▶ [Task] Return the whole of the data exactly.

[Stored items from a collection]
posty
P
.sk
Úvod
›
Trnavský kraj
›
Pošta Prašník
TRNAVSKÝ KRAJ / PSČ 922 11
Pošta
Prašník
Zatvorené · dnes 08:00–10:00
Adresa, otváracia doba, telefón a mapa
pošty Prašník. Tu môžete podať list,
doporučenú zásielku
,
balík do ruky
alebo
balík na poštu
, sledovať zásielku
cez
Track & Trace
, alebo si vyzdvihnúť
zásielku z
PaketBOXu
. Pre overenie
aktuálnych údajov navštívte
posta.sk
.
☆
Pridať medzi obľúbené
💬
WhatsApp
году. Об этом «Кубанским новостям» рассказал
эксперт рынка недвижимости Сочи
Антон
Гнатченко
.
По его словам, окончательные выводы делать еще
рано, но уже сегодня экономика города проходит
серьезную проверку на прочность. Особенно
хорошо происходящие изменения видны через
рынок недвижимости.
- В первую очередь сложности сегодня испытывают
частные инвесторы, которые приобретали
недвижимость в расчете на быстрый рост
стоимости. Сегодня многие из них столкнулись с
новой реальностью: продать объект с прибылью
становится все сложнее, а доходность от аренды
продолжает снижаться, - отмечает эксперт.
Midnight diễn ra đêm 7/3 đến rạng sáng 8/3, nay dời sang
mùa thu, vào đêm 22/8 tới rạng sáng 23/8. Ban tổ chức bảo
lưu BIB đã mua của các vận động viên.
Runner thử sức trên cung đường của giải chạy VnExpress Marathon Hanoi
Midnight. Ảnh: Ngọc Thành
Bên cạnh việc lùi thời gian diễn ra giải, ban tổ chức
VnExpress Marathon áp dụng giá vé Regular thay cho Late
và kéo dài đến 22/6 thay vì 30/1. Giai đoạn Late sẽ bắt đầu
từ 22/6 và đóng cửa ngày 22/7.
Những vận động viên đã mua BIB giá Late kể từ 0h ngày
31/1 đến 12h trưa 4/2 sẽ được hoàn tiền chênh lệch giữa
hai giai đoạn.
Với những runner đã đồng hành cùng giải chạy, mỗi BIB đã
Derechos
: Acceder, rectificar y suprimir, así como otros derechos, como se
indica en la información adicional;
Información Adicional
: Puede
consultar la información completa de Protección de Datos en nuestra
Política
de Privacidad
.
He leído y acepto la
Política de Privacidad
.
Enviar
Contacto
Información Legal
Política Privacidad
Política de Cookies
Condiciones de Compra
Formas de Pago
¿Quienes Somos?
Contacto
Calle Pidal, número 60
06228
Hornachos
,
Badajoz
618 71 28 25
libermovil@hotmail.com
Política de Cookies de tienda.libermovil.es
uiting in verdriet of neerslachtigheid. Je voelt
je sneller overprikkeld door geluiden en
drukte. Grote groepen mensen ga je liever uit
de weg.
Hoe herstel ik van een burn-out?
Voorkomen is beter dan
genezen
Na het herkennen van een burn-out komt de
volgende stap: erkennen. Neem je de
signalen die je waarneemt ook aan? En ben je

▶ [Expected answer]
posty
P
.sk
Úvod
›
Trnavský kraj
›
Pošta Prašník
TRNAVSKÝ KRAJ / PSČ 922 11
Pošta
Prašník
Zatvorené · dnes 08:00–10:00
Adresa, otváracia doba, telefón a mapa
pošty Prašník. Tu môžete podať list,
doporučenú zásielku
,
balík do ruky
alebo
balík na poštu
, sledovať zásielku
cez
Track & Trace
, alebo si vyzdvihnúť
zásielku z
PaketBOXu
. Pre overenie
aktuálnych údajov navštívte
posta.sk
.
☆
Pridať medzi obľúbené
💬
WhatsApp
году. Об этом «Кубанским новостям» рассказал
эксперт рынка недвижимости Сочи
Антон
Гнатченко
.
По его словам, окончательные выводы делать еще
рано, но уже сегодня экономика города проходит
серьезную проверку на прочность. Особенно
хорошо происходящие изменения видны через
рынок недвижимости.
- В первую очередь сложности сегодня испытывают
частные инвесторы, которые приобретали
недвижимость в расчете на быстрый рост
стоимости. Сегодня многие из них столкнулись с
новой реальностью: продать объект с прибылью
становится все сложнее, а доходность от аренды
продолжает снижаться, - отмечает эксперт.
Midnight diễn ra đêm 7/3 đến rạng sáng 8/3, nay dời sang
mùa thu, vào đêm 22/8 tới rạng sáng 23/8. Ban tổ chức bảo
lưu BIB đã mua của các vận động viên.
Runner thử sức trên cung đường của giải chạy VnExpress Marathon Hanoi
Midnight. Ảnh: Ngọc Thành
Bên cạnh việc lùi thời gian diễn ra giải, ban tổ chức
VnExpress Marathon áp dụng giá vé Regular thay cho Late
và kéo dài đến 22/6 thay vì 30/1. Giai đoạn Late sẽ bắt đầu
từ 22/6 và đóng cửa ngày 22/7.
Những vận động viên đã mua BIB giá Late kể từ 0h ngày
31/1 đến 12h trưa 4/2 sẽ được hoàn tiền chênh lệch giữa
hai giai đoạn.
Với những runner đã đồng hành cùng giải chạy, mỗi BIB đã
Derechos
: Acceder, rectificar y suprimir, así como otros derechos, como se
indica en la información adicional;
Información Adicional
: Puede
consultar la información completa de Protección de Datos en nuestra
Política
de Privacidad
.
He leído y acepto la
Política de Privacidad
.
Enviar
Contacto
Información Legal
Política Privacidad
Política de Cookies
Condiciones de Compra
Formas de Pago
¿Quienes Somos?
Contacto
Calle Pidal, número 60
06228
Hornachos
,
Badajoz
618 71 28 25
libermovil@hotmail.com
Política de Cookies de tienda.libermovil.es
uiting in verdriet of neerslachtigheid. Je voelt
je sneller overprikkeld door geluiden en
drukte. Grote groepen mensen ga je liever uit
de weg.
Hoe herstel ik van een burn-out?
Voorkomen is beter dan
genezen
Na het herkennen van een burn-out komt de
volgende stap: erkennen. Neem je de
signalen die je waarneemt ook aan? En ben je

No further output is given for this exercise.